- [What to do]:
State how many lines in the data below contain the string "then". Reply with the number alone.

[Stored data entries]
"""

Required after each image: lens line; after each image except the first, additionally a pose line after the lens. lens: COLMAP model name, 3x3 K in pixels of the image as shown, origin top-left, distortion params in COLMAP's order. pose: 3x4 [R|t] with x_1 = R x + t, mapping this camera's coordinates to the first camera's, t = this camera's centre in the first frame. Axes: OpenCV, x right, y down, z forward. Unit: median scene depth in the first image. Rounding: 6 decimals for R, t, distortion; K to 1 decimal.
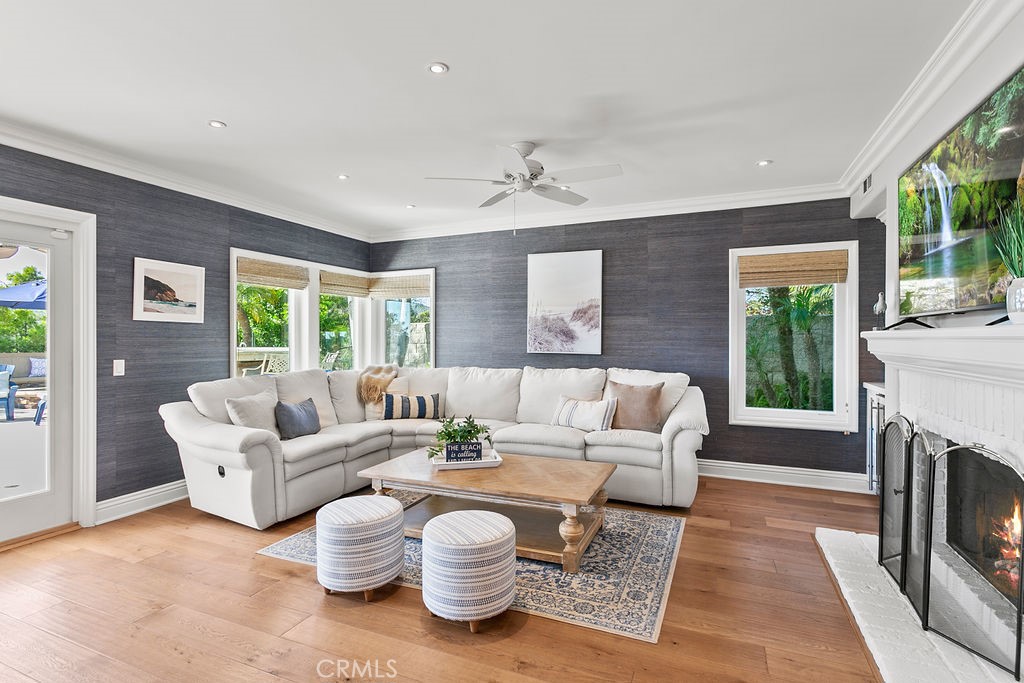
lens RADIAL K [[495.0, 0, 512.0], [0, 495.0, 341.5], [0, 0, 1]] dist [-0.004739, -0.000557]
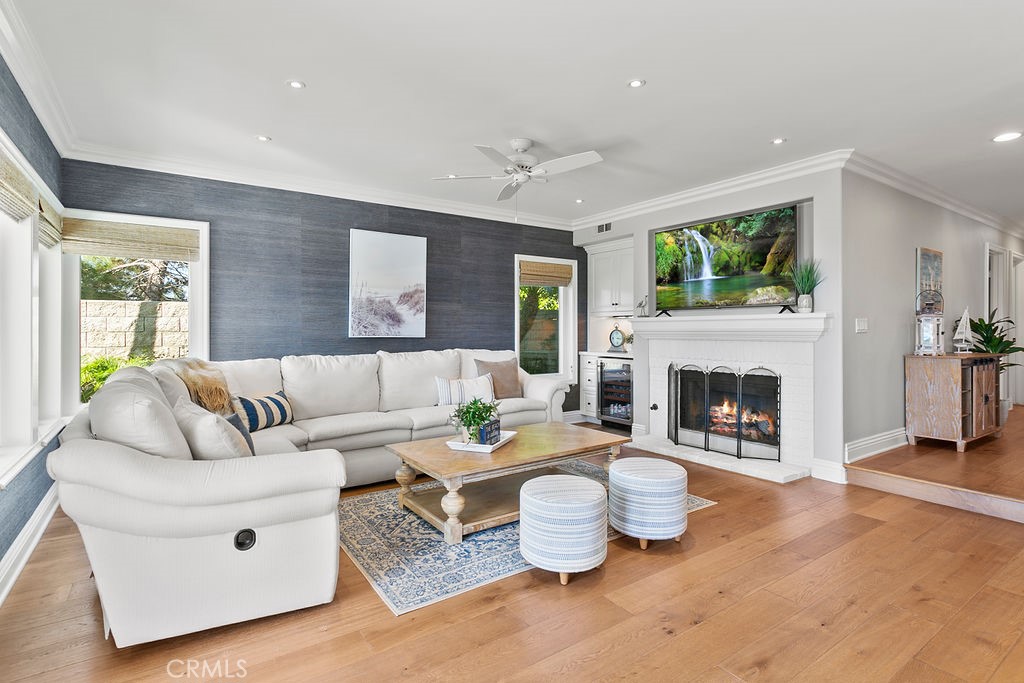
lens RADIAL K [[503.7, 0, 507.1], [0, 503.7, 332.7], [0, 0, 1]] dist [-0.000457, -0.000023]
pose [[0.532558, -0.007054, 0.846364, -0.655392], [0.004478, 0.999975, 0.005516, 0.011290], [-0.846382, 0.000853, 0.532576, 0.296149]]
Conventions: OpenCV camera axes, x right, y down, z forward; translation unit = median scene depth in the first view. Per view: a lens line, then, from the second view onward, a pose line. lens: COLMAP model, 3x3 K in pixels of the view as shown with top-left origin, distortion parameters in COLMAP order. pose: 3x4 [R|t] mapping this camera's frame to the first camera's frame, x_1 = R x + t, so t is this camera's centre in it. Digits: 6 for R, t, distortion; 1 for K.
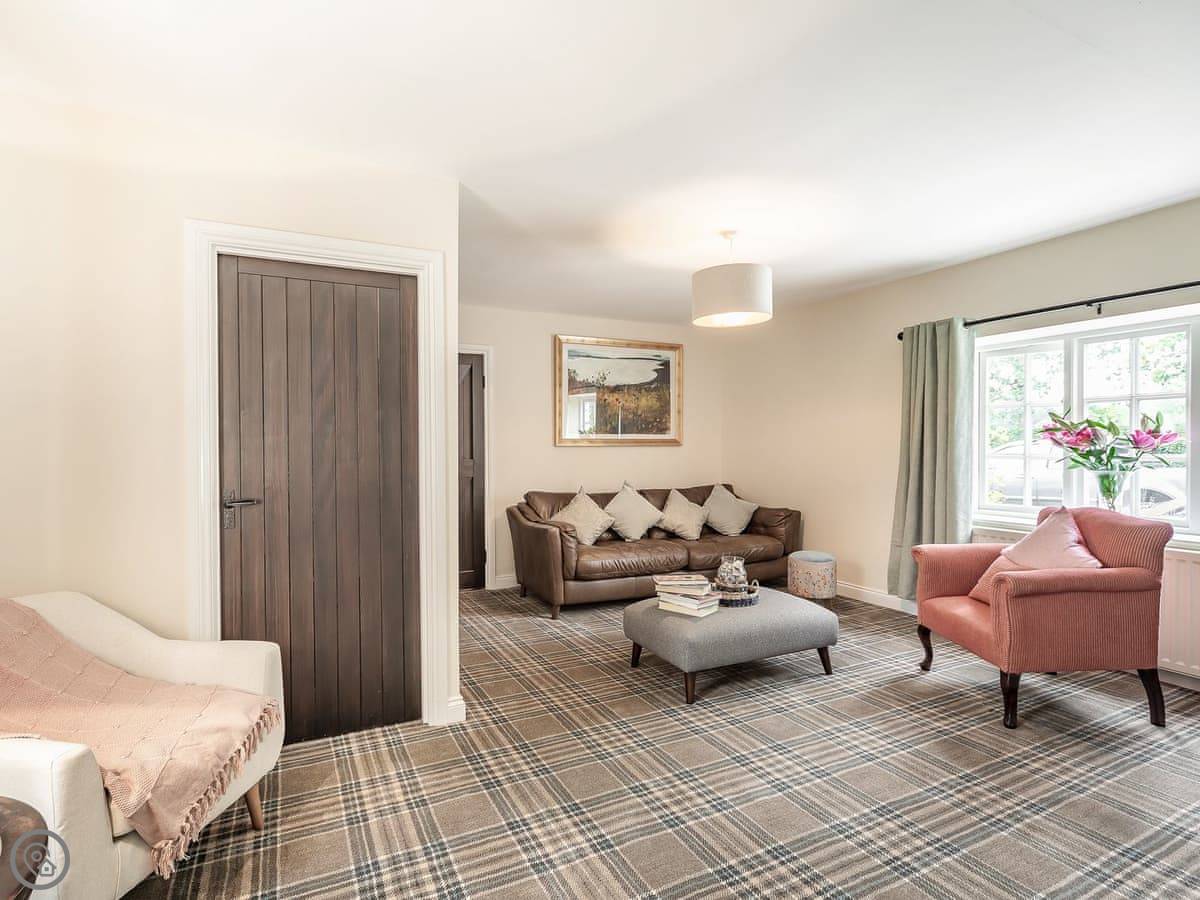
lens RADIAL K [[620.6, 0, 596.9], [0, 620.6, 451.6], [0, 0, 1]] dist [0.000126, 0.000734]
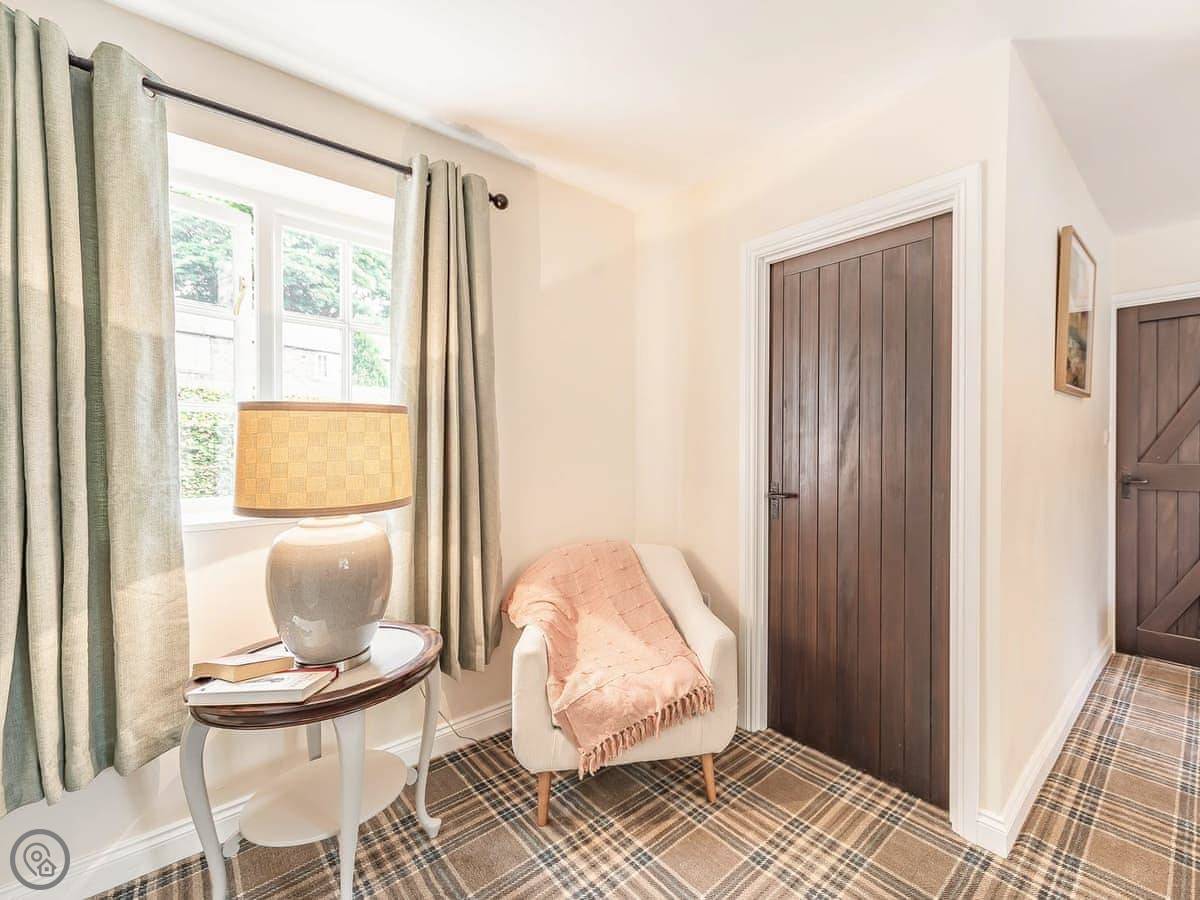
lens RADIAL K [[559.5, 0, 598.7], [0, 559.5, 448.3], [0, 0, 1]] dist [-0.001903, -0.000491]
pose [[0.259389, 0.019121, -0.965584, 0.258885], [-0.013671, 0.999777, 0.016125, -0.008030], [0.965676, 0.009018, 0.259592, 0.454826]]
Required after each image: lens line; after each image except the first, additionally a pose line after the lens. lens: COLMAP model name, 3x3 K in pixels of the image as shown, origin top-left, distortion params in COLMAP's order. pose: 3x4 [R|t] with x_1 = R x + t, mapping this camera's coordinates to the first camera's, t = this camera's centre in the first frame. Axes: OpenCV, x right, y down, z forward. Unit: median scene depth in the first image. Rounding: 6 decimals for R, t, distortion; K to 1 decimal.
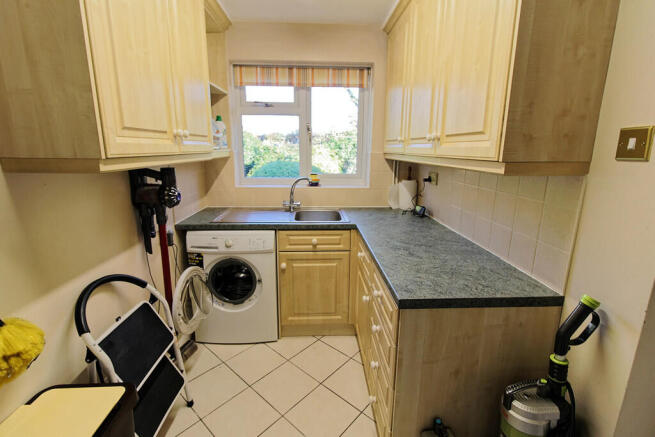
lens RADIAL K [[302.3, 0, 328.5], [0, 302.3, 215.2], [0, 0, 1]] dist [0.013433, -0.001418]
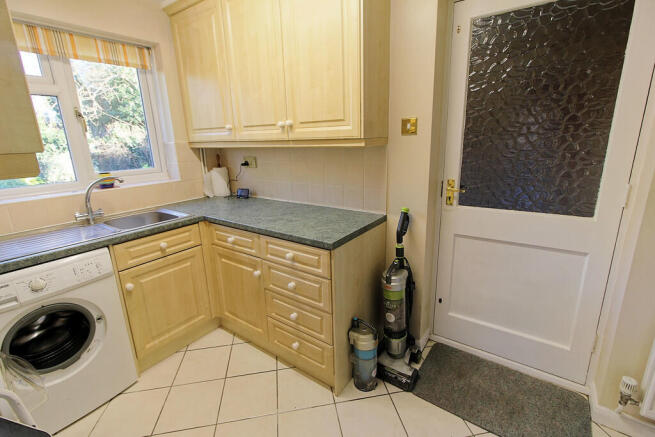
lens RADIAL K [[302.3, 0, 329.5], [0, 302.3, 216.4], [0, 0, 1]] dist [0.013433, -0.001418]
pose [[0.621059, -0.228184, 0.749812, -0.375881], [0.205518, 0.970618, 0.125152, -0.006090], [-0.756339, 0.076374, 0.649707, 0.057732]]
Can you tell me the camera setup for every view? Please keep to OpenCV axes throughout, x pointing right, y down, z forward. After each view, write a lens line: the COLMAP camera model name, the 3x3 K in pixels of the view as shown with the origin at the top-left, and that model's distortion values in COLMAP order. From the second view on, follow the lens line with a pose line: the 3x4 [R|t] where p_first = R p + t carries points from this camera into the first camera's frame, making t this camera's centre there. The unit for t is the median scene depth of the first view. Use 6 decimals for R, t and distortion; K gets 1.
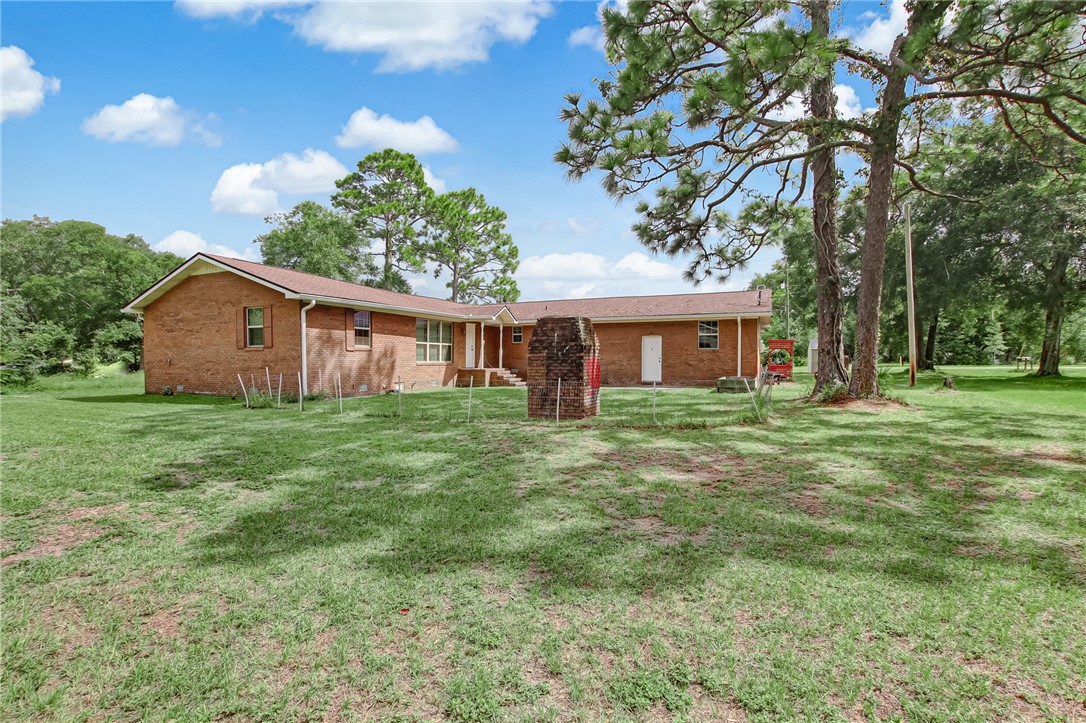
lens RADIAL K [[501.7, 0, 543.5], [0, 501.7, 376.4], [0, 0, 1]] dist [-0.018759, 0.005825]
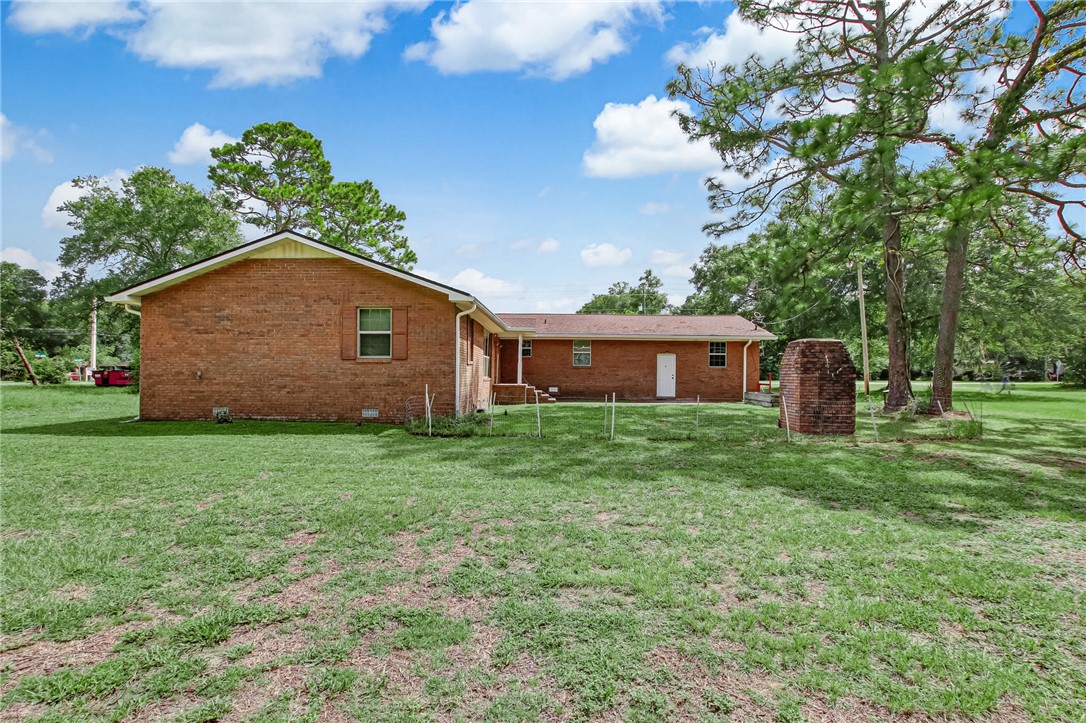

"""

- [Task solution]:
1